Disclaimer: I use Tesseract myself [on a Mint Linux computer] for an occasional OCR of a book that I have in pdf and want to read on my e-ink reader.
Quote:
Originally Posted by Sarmat89
It does diacritics?
|
Yes, it does. You need to tell it what the language is.
Quote:
Originally Posted by Sarmat89
It does italics?
|
It recognizes the text, but does not format it italics (or bold). This is the biggest shortcoming, IMHO.
Quote:
Originally Posted by Sarmat89
It strips headers/footers?
|
No. I use pdfscissors to pre-format [cut] the pdf for OCR.

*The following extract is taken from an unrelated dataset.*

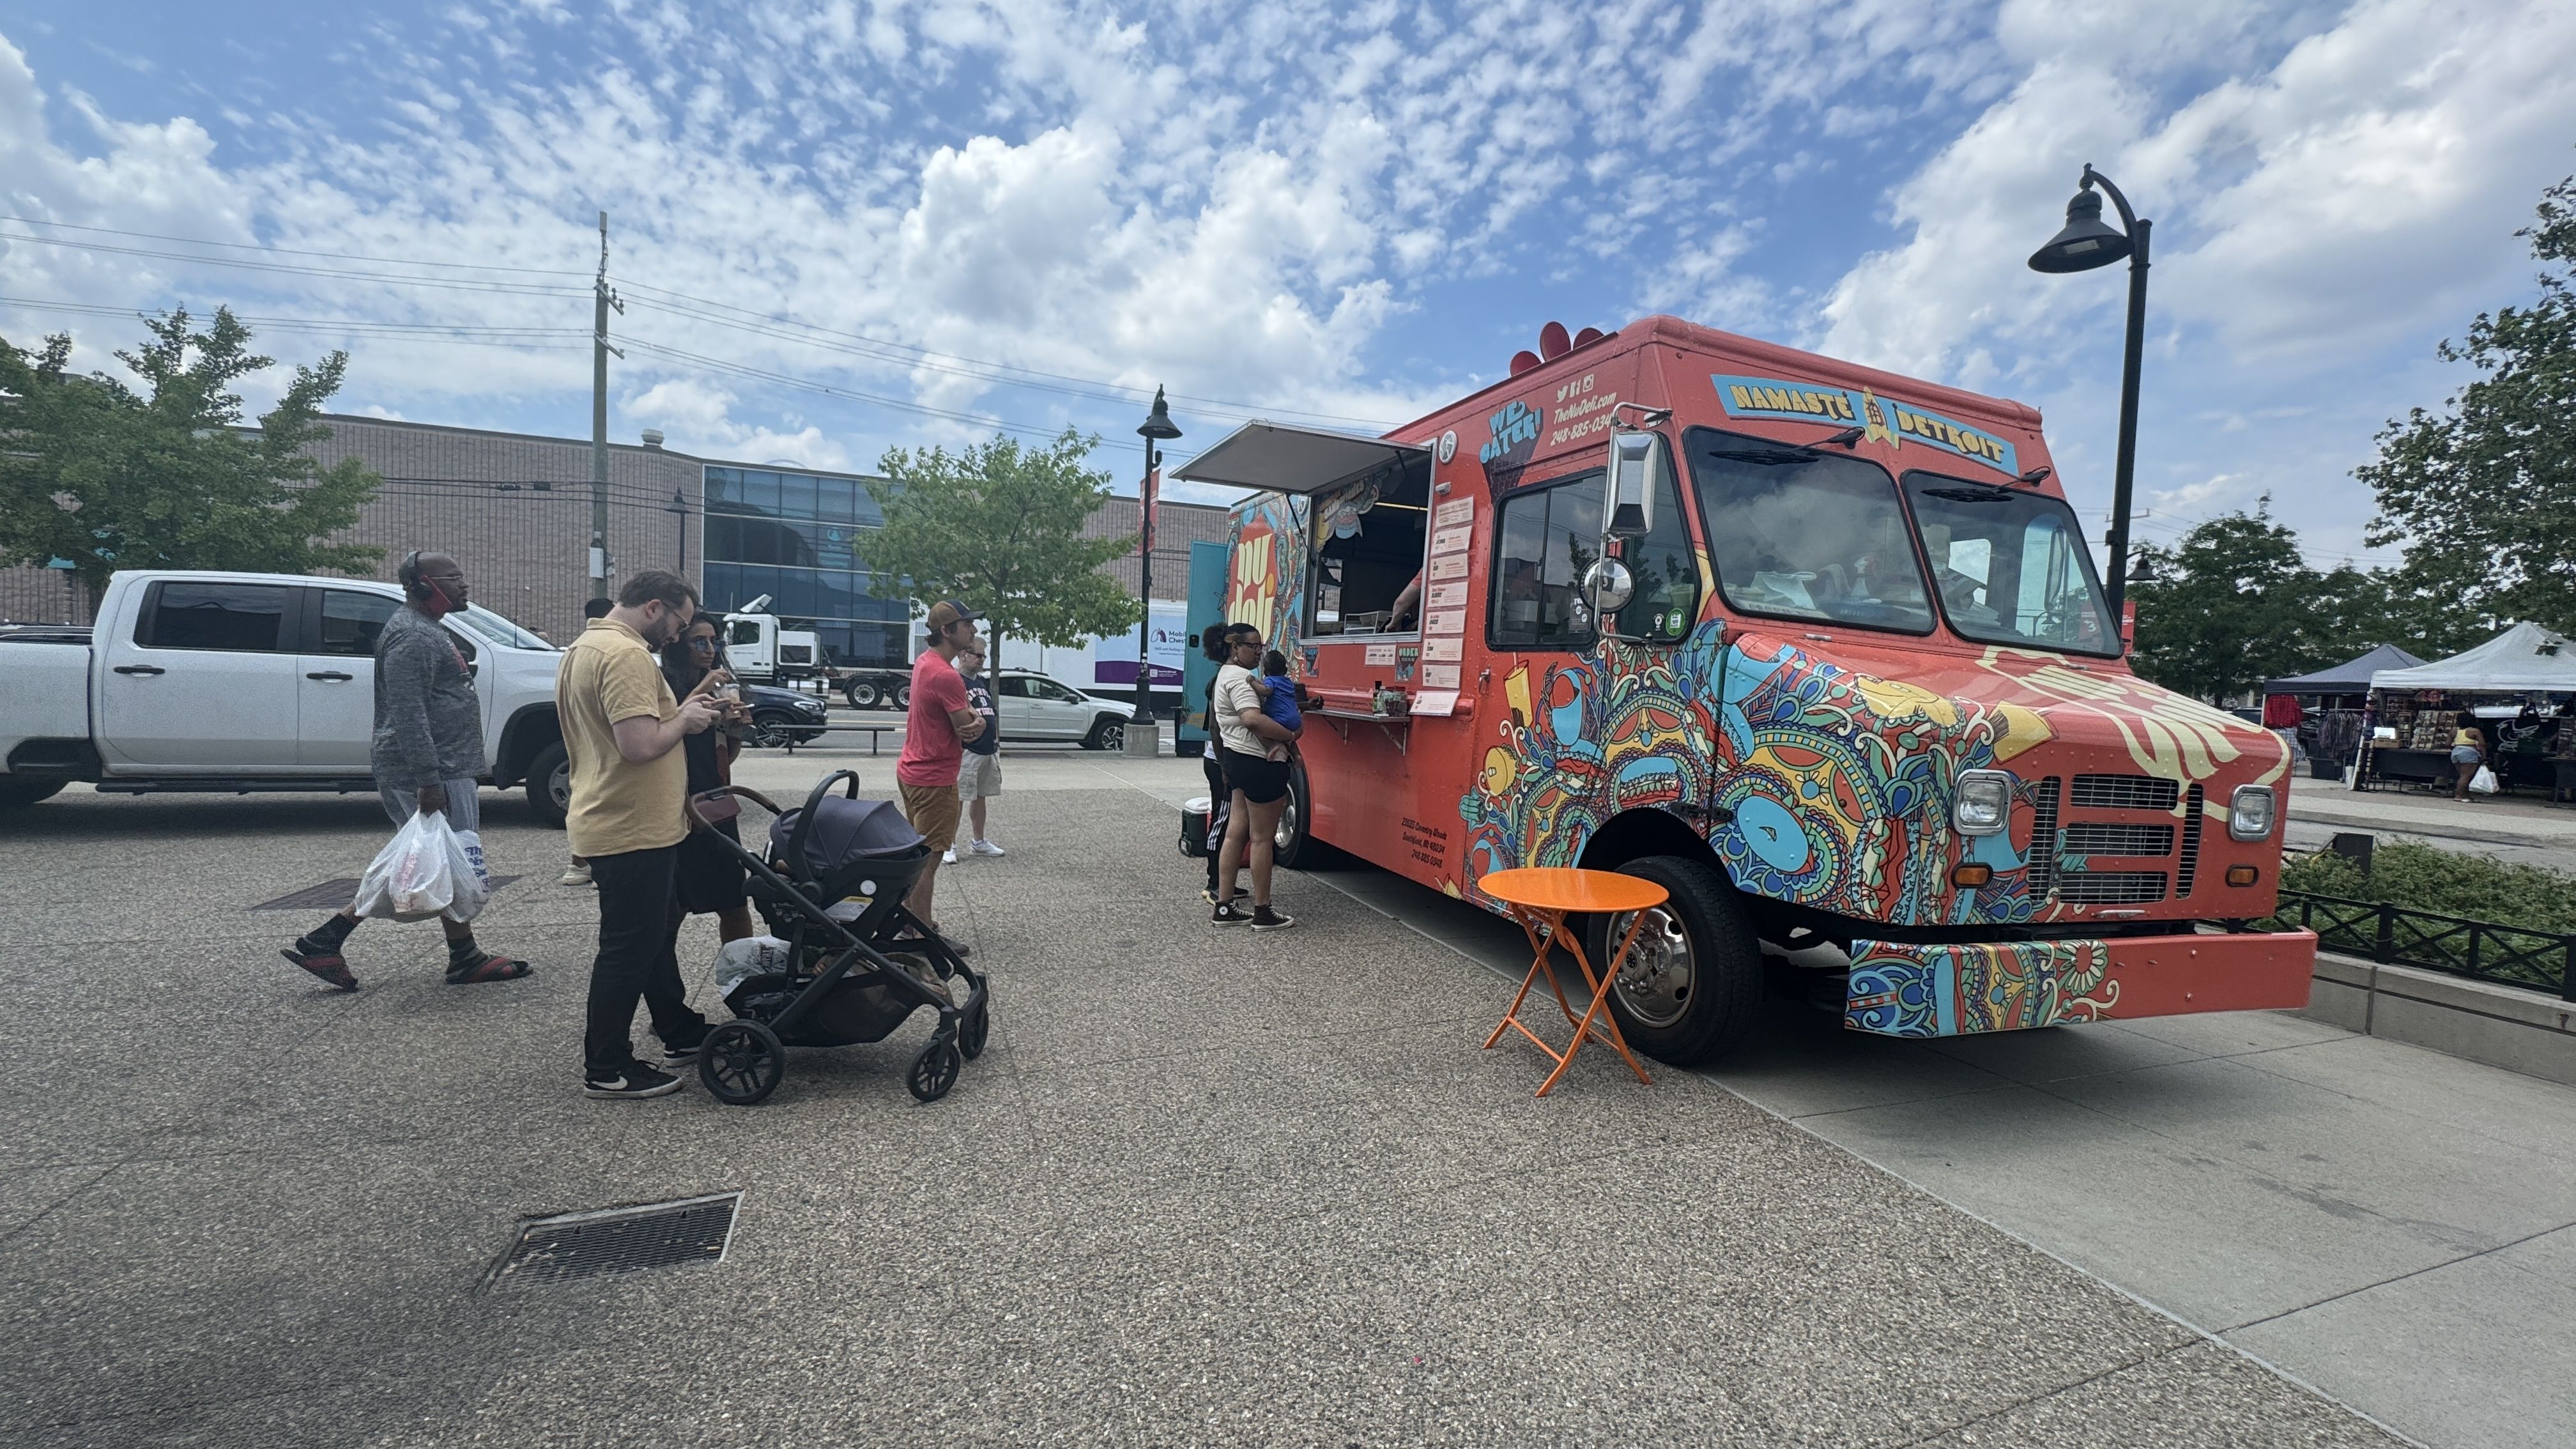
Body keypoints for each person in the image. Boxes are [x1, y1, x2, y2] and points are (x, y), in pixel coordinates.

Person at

Then I use Regular Expressions on a finished text to do some cleanup, including getting rid of page breaks, headers or footers (if the pdfscissors couldn't be used successfully to remove them)
Quote:
Originally Posted by Sarmat89
It recognizes custom words?
|
Haven't tried that yet.
I wrote (stole most of the code from stack overflow and similar sites) a bash script that uses imagemagick command to create a bitmap from each pdf page and than runs the bitmap through the tesseract. The image is saved to a ramdisk, so I do not cause unnecessary wear to my SSD.
Not as nice, neat or interactive solution as Fine Reader and similar software such as Recognita or Readiris (I used all of them on Windows at work), but good enough for my needs at home. I would not be willing to fork over money for Fine Reader for my very limited use, and this way I do not need to use pirated software.